En el momento de pronunciar esta palabra, una sensación ya conocida por él le heló el corazón. Miraba a Sonia y creía estar viendo a Lisbeth. Conservaba un recuerdo imborrable de la expresión que había aparecido en el rostro de la pobre mujer cuando él iba hacia ella con el hacha en alto y ella retrocedía hacia la pared, como un niño cuando se asusta y, a punto de echarse a llorar, fija con terror la mirada en el objeto que provoca su espanto. Así estaba Sonia en aquel momento. Su mirada expresaba el mismo terror impotente. De súbito extendió el brazo izquierdo, apoyó la mano en el pecho de Raskolnikof, lo rechazó ligeramente, se puso en pie con un movimiento repentino y empezó a apartarse de él poco a poco, sin dejar de mirarle. Su espanto se comunicó al joven, que miraba a Sonia con el mismo gesto despavorido, mientras en sus labios se esbozaba la misma triste sonrisa infantil.

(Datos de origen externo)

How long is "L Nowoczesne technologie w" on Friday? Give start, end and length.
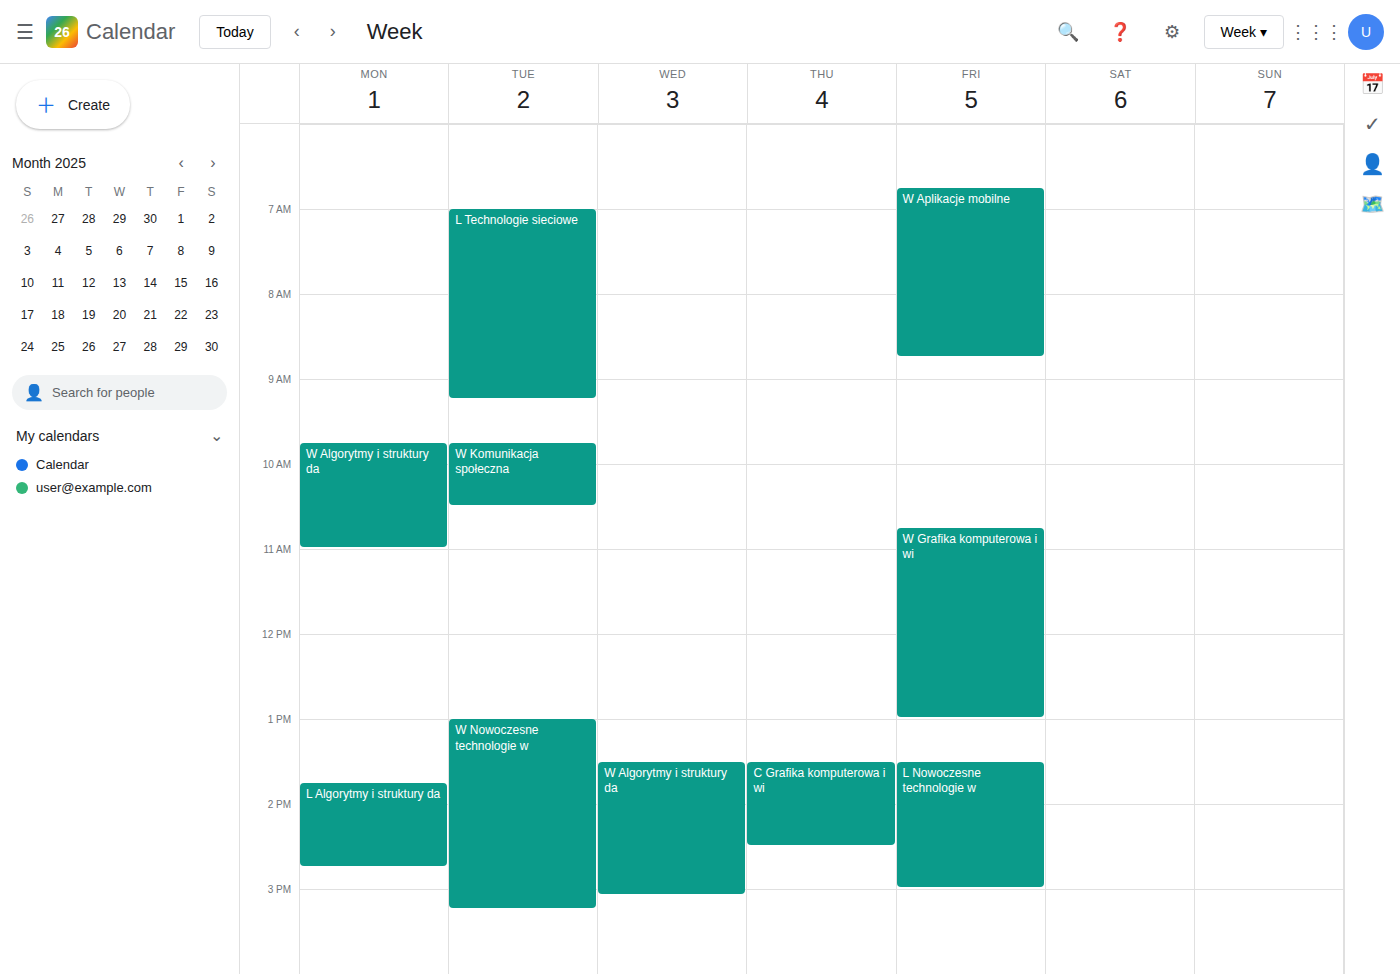
1:30 PM to 3:00 PM, 1 hour 30 minutes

‑¿Has comprendido ya? ‑murmuró.
‑¡Dios mío! ‑gimió, horrorizada.
Luego, exhausta, se dejó caer en su lecho y hundió el rostro en la almohada.

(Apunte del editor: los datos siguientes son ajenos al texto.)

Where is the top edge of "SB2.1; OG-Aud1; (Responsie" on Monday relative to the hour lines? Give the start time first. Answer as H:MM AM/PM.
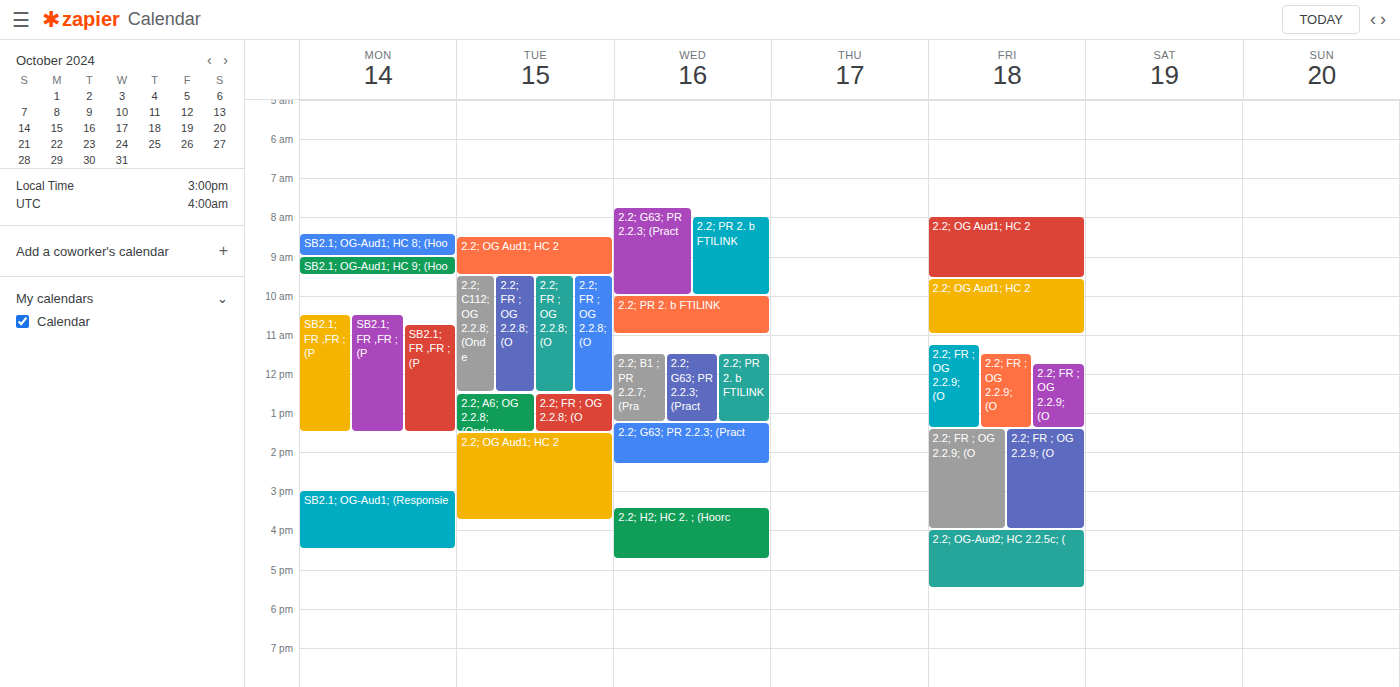
3:00 PM -- exactly on the 3 PM line.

Pero un momento después se levantó vivamente, se acercó a Raskolnikof, le cogió las manos, las atenazó con sus menudos y delgados dedos y fijó en él una larga y penetrante mirada.
Con esta mirada, Sonia esperaba captar alguna expresión que le demostrase que se había equivocado. Pero no, no cabía la menor duda: la simple suposición se convirtió en certeza.
Más adelante, cuando recordaba este momento, todo le parecía extraño, irreal. ¿De dónde le había venido aquella certeza repentina de no equivocarse? Porque en modo alguno podía decir que había presentido aquella confesión. Sin embargo, apenas le hizo él la confesión, a ella le pareció haberla adivinado.
‑Basta, Sonia, basta. No me atormentes.
Había hecho esta súplica amargamente. No era así como él había previsto confesar su crimen: la realidad era muy distinta de lo que se había imaginado.
Sonia estaba fuera de sí. Saltó del lecho. De pie en medio de la habitación, se retorcía las manos. Luego volvió rápidamente sobre sus pasos y de nuevo se sentó al lado de Raskolnikof, tan cerca que sus cuerpos se rozaban. De pronto se estremeció como si la hubiera asaltado un pensamiento espantoso, lanzó un grito y, sin que ni ella misma supiera por qué, cayó de rodillas delante de Raskolnikof.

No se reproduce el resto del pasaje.